Carter ticked off the advantages of Colombia: a free-trade agreement with the United States, its location in the center of the hemisphere, institutions that are more stable than in some neighboring countries and a well-trained workforce.
“It’s a sophisticated business community that places a premium on education,” Carter said.
ThyssenKrupp Elevator, a division of the German conglomerate, said Colombia is now its fastest-growing market in Latin America. The company is installing elevators and escalators in the country’s airport projects and newly built malls and is bidding on other projects, said Stuart Prior, the Texas-based chief operating officer of ThyssenKrupp Elevator.
“It’s a place we decided 10 or 12 years ago to invest in, and each year it got better and better,” he said. “We saw this coming five or six years ago.”
An expanding middle class
There remains, of course, another Colombia, one of want and violence.
Colombia is among the most inequitable countries in a region with the world’s highest income inequality.
And although the Marxist guerrillas here have been weakened, they still are a threat in remote states despite a long military offensive against them partly funded by successive U.S. administrations. In some regions, violence by drug traffickers or little-known but well-armed militias remains numbingly common.
But economists and government officials say that Colombia is lifting people from poverty and that the middle class is fast expanding.
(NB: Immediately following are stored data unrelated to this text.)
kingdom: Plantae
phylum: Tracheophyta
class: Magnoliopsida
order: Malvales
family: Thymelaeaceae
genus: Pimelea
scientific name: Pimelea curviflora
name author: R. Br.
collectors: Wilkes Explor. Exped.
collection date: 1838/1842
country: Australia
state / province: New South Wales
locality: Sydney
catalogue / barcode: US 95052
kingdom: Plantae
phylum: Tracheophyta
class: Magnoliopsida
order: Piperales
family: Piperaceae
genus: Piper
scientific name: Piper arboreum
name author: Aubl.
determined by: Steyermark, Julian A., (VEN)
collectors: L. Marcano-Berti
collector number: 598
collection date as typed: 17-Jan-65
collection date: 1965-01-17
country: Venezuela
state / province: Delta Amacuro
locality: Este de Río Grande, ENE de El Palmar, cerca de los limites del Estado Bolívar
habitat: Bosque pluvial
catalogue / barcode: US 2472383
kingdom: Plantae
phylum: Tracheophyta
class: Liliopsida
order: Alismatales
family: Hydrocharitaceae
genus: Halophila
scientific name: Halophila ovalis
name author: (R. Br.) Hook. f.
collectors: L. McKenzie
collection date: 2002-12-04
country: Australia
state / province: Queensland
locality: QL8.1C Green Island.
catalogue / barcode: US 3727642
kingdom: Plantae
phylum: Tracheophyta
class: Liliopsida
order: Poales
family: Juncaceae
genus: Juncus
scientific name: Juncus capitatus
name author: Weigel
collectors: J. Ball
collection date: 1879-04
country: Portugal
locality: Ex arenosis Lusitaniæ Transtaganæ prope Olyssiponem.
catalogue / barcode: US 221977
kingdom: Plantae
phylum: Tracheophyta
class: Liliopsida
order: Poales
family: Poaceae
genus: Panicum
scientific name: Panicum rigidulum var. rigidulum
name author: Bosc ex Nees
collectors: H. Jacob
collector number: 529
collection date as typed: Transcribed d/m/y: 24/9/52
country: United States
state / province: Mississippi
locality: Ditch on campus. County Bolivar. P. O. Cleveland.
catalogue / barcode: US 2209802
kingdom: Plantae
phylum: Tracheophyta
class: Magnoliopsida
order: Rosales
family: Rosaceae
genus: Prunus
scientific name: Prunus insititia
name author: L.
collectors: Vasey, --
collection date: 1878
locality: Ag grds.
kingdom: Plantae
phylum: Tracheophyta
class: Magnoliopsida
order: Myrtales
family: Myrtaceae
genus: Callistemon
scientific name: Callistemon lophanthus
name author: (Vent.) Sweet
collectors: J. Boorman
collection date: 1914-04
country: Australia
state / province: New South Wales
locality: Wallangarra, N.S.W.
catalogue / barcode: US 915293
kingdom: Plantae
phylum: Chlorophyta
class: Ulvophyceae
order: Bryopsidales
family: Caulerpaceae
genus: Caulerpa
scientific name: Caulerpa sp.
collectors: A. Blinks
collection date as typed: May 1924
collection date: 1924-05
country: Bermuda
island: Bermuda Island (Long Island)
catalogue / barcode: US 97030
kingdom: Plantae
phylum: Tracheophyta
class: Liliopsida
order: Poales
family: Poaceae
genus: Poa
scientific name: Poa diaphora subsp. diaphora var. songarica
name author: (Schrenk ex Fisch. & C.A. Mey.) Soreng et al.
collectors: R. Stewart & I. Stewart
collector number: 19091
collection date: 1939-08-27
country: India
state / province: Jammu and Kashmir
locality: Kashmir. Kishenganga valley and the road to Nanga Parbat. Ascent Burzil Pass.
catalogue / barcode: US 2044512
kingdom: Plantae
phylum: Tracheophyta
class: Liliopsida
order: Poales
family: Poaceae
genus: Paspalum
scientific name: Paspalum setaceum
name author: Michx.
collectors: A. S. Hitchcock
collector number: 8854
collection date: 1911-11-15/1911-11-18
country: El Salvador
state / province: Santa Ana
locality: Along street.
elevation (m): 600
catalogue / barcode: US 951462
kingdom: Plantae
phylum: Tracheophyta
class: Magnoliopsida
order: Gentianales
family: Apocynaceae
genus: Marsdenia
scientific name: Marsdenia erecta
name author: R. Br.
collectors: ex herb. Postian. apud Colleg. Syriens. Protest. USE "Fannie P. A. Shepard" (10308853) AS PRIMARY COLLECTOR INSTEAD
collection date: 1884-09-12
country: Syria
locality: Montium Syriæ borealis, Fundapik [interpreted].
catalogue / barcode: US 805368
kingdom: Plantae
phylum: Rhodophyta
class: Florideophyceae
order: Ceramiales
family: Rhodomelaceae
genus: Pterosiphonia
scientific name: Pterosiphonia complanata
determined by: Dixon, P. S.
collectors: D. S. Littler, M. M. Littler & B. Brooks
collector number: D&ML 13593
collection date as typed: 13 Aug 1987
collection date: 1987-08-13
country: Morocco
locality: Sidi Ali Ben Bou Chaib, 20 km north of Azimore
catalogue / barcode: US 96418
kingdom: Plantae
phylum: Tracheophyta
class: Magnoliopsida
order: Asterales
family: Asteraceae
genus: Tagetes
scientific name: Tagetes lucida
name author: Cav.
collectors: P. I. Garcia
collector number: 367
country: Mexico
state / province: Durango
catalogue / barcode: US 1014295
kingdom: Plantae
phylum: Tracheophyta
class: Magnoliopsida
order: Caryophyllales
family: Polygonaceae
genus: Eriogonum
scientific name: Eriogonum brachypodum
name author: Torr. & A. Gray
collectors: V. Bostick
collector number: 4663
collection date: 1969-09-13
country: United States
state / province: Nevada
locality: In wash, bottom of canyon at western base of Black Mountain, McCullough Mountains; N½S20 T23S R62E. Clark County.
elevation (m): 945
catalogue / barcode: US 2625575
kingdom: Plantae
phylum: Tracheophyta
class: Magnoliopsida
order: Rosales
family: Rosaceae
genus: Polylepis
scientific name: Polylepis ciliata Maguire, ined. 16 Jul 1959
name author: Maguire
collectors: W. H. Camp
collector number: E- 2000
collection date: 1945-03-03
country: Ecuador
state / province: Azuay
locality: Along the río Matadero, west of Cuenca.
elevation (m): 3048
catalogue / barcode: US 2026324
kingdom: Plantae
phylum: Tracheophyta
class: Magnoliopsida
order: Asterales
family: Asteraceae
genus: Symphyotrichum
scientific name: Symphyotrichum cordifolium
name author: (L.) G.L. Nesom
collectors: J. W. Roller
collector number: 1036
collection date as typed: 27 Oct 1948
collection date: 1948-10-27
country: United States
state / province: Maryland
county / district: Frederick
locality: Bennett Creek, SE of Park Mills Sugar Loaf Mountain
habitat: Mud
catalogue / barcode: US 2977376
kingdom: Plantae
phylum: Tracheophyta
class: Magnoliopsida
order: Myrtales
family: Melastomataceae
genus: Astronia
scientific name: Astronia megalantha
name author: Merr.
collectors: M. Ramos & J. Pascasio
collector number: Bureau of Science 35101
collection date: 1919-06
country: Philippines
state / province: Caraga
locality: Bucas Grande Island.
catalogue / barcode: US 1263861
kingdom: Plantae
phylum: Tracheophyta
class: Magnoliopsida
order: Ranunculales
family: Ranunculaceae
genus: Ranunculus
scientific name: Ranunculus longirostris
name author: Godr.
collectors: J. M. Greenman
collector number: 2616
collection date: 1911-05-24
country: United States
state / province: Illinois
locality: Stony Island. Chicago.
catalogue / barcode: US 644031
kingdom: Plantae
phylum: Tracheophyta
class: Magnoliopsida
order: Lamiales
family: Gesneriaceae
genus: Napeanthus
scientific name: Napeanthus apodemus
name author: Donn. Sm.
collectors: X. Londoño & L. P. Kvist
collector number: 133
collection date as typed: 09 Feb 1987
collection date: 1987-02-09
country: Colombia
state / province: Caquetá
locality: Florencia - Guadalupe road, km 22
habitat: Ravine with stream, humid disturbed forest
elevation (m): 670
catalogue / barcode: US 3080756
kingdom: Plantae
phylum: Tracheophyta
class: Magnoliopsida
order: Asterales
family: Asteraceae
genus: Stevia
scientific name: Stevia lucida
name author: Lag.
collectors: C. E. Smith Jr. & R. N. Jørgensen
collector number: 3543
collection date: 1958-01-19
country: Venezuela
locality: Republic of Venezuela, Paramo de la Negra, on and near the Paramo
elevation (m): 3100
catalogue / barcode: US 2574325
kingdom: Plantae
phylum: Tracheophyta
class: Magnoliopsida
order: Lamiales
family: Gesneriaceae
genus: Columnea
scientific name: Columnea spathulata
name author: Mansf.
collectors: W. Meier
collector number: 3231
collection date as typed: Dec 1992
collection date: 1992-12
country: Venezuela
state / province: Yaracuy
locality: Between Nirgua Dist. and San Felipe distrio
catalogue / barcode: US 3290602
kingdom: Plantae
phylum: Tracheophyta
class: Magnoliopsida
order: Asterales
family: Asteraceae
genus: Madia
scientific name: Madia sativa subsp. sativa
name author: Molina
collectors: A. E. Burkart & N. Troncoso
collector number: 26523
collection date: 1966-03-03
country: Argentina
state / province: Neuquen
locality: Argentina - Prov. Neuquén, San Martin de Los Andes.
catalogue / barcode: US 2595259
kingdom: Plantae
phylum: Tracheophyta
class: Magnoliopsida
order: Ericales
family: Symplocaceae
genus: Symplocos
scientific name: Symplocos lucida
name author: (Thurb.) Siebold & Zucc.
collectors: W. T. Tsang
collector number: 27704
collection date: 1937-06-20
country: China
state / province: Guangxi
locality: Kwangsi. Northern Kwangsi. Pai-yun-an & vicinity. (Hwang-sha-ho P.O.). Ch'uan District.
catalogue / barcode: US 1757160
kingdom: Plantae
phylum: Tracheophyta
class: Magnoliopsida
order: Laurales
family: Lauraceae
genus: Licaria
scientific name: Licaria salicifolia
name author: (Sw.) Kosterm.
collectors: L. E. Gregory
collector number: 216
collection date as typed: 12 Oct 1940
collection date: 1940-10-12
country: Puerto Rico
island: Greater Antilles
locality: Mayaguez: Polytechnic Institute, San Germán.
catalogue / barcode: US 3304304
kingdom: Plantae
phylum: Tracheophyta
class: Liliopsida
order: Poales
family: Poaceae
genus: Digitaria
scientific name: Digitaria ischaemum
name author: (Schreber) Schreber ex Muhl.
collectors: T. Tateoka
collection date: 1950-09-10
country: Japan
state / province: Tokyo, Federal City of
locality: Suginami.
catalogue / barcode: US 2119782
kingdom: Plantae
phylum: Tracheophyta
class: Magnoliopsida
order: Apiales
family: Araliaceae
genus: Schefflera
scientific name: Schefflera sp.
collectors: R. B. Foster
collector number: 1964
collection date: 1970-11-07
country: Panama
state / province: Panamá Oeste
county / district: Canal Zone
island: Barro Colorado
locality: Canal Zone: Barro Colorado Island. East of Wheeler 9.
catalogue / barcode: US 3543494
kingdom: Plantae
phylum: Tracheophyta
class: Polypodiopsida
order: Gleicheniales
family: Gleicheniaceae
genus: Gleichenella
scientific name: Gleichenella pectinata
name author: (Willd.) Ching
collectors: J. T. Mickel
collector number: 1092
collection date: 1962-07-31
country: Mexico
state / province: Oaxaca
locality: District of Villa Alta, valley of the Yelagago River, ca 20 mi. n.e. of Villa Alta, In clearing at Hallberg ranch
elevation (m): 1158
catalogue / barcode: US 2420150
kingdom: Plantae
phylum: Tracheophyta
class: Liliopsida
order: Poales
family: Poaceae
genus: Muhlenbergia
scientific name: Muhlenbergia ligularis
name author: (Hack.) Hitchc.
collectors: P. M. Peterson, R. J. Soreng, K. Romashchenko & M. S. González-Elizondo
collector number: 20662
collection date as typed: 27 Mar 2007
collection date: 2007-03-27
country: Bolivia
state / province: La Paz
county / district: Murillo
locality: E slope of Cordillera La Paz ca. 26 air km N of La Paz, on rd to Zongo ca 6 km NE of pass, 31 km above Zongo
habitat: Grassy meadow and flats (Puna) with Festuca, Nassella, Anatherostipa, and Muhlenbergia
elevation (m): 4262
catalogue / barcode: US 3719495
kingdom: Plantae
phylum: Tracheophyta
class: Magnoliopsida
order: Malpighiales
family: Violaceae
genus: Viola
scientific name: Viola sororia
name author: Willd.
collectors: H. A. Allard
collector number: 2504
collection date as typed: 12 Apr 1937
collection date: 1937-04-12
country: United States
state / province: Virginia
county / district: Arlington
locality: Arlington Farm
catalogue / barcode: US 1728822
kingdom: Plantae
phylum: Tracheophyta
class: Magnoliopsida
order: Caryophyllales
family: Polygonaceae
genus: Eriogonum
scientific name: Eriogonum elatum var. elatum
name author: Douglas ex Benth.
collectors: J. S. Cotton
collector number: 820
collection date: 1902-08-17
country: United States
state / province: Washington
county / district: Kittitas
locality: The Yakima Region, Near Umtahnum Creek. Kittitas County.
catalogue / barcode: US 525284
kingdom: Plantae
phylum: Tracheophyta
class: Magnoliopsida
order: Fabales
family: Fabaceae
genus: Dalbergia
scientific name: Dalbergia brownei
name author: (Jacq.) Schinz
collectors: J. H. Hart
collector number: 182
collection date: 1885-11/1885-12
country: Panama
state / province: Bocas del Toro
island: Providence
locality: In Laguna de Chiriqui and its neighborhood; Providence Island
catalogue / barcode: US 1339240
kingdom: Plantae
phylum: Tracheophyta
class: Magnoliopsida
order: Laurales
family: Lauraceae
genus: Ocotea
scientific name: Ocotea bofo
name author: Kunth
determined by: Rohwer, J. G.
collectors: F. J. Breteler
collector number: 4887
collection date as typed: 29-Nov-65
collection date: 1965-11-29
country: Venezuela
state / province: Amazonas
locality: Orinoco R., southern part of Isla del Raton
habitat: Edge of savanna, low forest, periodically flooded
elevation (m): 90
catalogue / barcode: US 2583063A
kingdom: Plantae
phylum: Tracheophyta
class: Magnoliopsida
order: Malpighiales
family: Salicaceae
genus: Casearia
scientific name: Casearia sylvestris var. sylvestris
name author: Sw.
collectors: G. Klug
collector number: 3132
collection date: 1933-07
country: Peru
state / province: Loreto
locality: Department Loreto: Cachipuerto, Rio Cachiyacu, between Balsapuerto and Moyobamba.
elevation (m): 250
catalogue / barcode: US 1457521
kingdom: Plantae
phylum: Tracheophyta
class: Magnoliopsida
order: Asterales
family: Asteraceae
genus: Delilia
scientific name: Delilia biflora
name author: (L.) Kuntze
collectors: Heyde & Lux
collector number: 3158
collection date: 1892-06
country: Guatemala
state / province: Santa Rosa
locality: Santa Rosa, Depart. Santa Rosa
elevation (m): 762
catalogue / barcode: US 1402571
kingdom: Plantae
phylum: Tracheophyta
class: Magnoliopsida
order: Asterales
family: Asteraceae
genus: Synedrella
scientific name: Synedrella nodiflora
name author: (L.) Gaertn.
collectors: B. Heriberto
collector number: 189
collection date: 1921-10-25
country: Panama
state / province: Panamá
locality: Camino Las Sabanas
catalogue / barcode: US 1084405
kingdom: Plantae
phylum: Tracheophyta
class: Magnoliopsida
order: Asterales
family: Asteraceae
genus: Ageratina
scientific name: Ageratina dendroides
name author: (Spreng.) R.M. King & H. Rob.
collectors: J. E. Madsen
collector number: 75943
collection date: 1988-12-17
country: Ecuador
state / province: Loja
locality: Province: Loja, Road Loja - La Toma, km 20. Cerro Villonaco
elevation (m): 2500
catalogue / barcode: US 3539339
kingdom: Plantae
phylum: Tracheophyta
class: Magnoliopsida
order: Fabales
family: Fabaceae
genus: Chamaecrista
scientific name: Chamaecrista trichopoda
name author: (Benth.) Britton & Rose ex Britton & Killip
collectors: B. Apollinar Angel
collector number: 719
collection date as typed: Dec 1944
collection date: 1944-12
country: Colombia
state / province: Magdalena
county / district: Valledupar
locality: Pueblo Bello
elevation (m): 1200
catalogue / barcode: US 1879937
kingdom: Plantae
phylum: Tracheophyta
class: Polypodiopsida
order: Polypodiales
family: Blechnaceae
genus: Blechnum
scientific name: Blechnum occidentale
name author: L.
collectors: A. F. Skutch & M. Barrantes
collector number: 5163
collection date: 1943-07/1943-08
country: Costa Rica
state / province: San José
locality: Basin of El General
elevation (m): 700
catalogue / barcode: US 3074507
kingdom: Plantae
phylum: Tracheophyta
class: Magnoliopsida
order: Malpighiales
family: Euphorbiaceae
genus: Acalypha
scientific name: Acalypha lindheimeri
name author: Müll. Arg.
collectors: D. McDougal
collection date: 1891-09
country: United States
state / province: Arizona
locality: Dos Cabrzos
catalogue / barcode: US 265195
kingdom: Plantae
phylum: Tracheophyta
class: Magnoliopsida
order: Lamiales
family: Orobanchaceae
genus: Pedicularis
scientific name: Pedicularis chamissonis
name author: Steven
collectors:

The evidence is plain to see — Colombians bought six times as many cars last year as a decade ago and also are stocking up on appliances and computers.
“It means that the Colombian families are capitalizing and that they have a higher income,” said Luis Carlos Villegas, director of the National Association of Entrepreneurs of Colombia. “I think the best income they ever had in our history.”
Santos said that nearly 1 million jobs were created in the past year and that a range of tax and other reforms are designed to cut into the income gap.
“If they work,” the president said of the policies, “then there is going to be a tremendous source of growth here in Colombia’s internal market.”
Among the companies taking advantage of the new economic climate is B.D. Promoters, a Spanish developer that is building a project in downtown Bogota that will include a mall, offices, a hotel and two towers, one of them 66 stories high.
Emilio Borrella, director of the company’s operations in Colombia and a native of Barcelona, said the company believes its project and others nearby will serve as a catalyst in the city center’s ongoing revival.
Speaking as he watched construction crews at work, Borrella said he and his colleagues from Spain, whose economy grew fast a generation ago, had “an incredible sense of deja vu” when they started working here.
“We had been searching for projects to develop all over Eastern Europe,” said Borrella, whose company came here in 2008. “But there was nothing that made us feel right. In Colombia, we didn’t even have to think twice. All we had to do was land and take a look.”